Example 1: Audi vs BMW
Here we have comedic billboards pitting two popular, long-standing, car manufacturing rivals in the European car market against one another. The first ad featuring the Audi A4 essentially calls out BMW by showcasing their latest and greatest sedan stating “Your move, BMW.”. The second ad, featuring the new BMW M3, is BMW’s sarcastic reply “Checkmate”, a term that is utilized in the game of chess when you are declaring you are capturing your opponents King piece and winning the game. BMW is basically implying that their new model M3 is superior to the new Audi A4 (which in my opinion is true!). The issue with these ad’s is that they definitely do not appeal to everyone. As a car enthusiast I find it hilarious, but somebody who is not into cars, or doesn’t understand the rivalry between these two manufacturers may not understand the advertising strategy or find this humorous. I did notice that in the advertisement for Audi in the bottom left-hand corner the website is advertised, whereas in the ad for BMW, the location and website for the dealership that paid for this ad are specifically listed.
Example 2: Dentastix
This advertisement for Dentastix depicts what looks like a basset hound, drooling over a bird in a bird cage.

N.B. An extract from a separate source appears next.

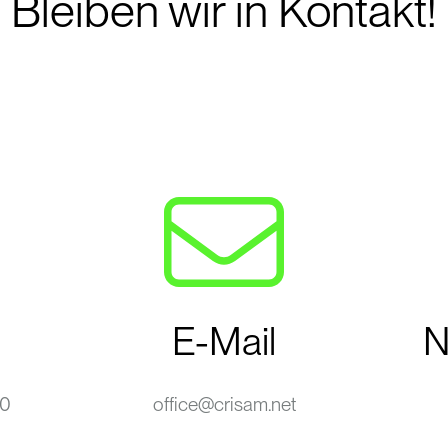
Bleiben wir in Kontakt!
E-Mail
N
-0
office@crisam.net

The bird appears to be passed out/dead from the stench of the dogs breath. The wording reads “against bad breath”. I am on the fence about whether or not this is an effective ad. It is humorous and could appeal to a large group of people (dog lovers, animal lovers etc.). I mean just look at how cute that dog is!? However, it does not give much detail on what exactly the product is. It may prompt somebody to look up exactly what Dentastix are, but the ad itself isn’t very specific. As a dog owner, I am familiar with the product; but not everybody is a dog owner. Additionally, they could’ve done something like list the benefits or the ingredients, or what exactly makes their product so effective.